I like smaller leather tugs and fleece tugs for puppies. At about 6 months I switch to fire hose tugs. I buy Ray Allen and Elite K9 tugs.


----------



## Cassidy's Mom (Mar 30, 2003)

Braided fleece tugs are super easy to make, and great for young puppies. I looked up how to make a 4 strand braid on youtube and have been making my own flyball tugs.

Here's Cava's purple and pink tug with Orbee balls on it:


----------



## David Winners (Apr 30, 2012)

Cassidy's Mom said:


> Braided fleece tugs are super easy to make, and great for young puppies. I looked up how to make a 4 strand braid on youtube and have been making my own flyball tugs.
> 
> Here's Cava's purple and pink tug with Orbee balls on it:


They are great for adult dogs that aren't aggressive chewers too! I have a 12 year old that has had the same fleece tug for years.

That's a super cool tug BTW


----------



## LuvShepherds (May 27, 2012)

Cassidy's Mom said:


> Braided fleece tugs are super easy to make, and great for young puppies. I looked up how to make a 4 strand braid on youtube and have been making my own flyball tugs.
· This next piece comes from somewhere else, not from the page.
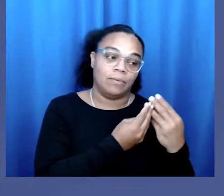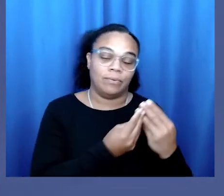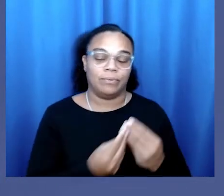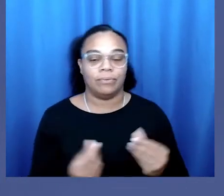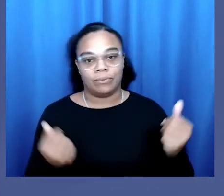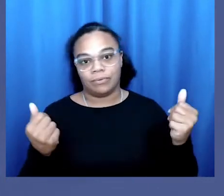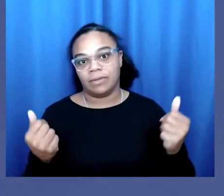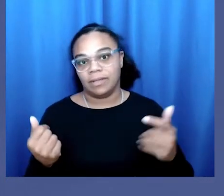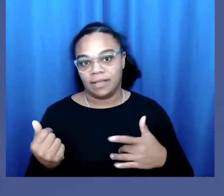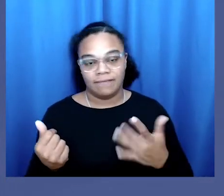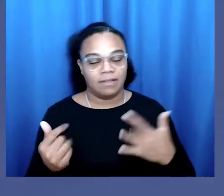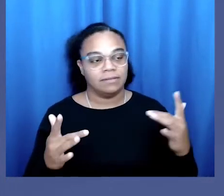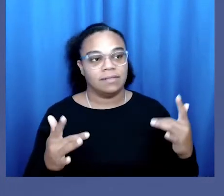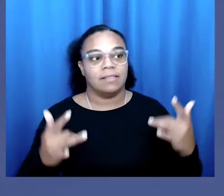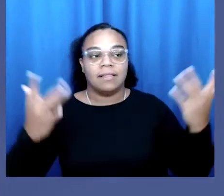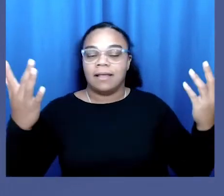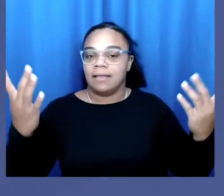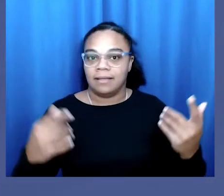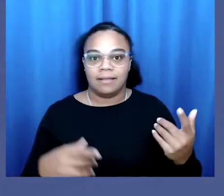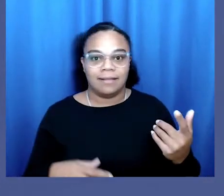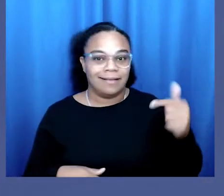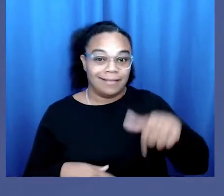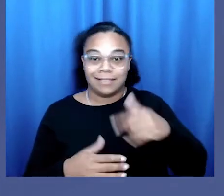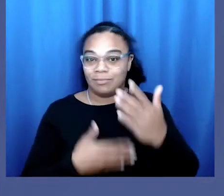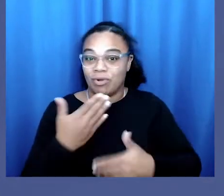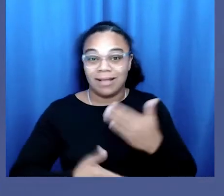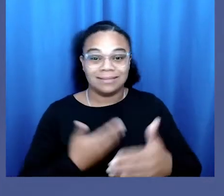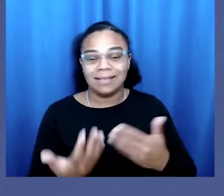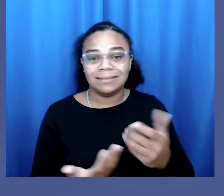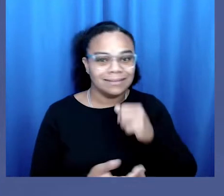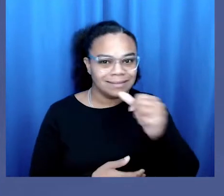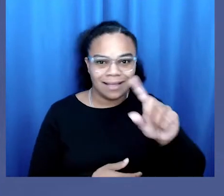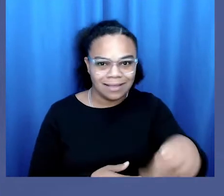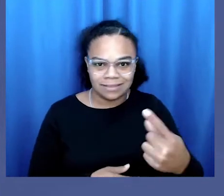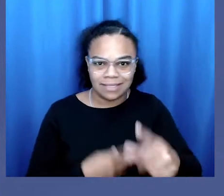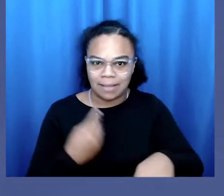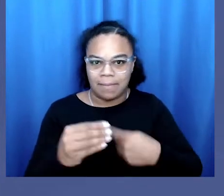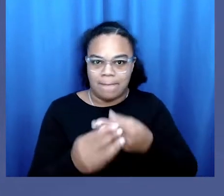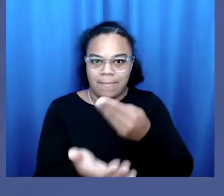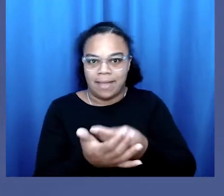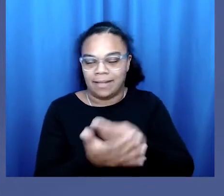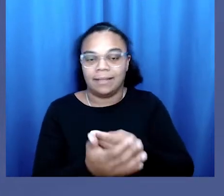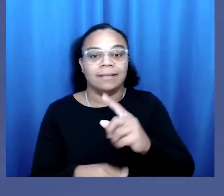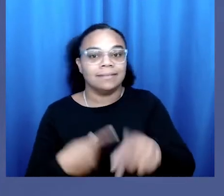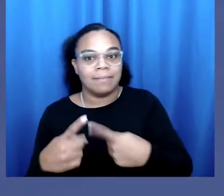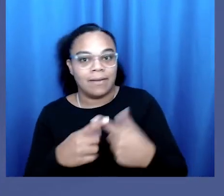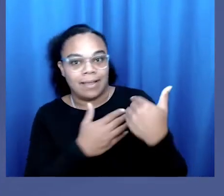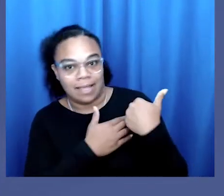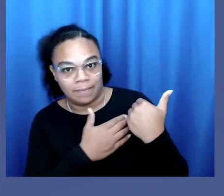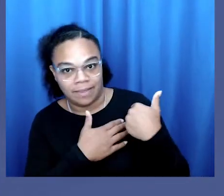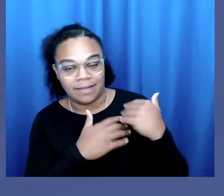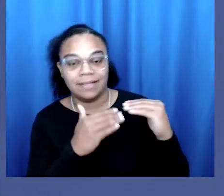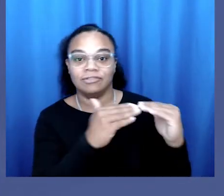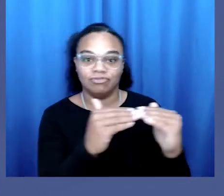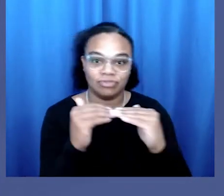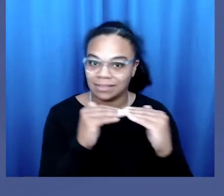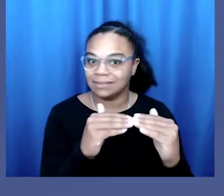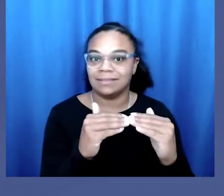lift and I felt so much lighter. This had never been about money. This had been about accountability, justice, and validation.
Your dogs do fly ball? I’ve been trying to find how to teach mine.


----------



## Cassidy's Mom (Mar 30, 2003)

David Winners said:


> They are great for adult dogs that aren't aggressive chewers too! I have a 12 year old that has had the same fleece tug for years.
> 
> That's a super cool tug BTW


Thanks! The balls help protect the fleece since my dogs would target the balls. 



LuvShepherds said:


> Your dogs do fly ball? I’ve been trying to find how to teach mine.


Um, YEAH, lol. Cava is still in training, I hope to debut her sometime next year, but I raced Halo for 5 years. She was ranked #19 of all GSDs registered in NAFA until I had to retire her to DM before losing her last year. Now she's at #21 for her breed since two other dogs overtook her. In her last year she raced on our Multibreed team (all four dogs must be different breeds), which won as regional champions for California that year. 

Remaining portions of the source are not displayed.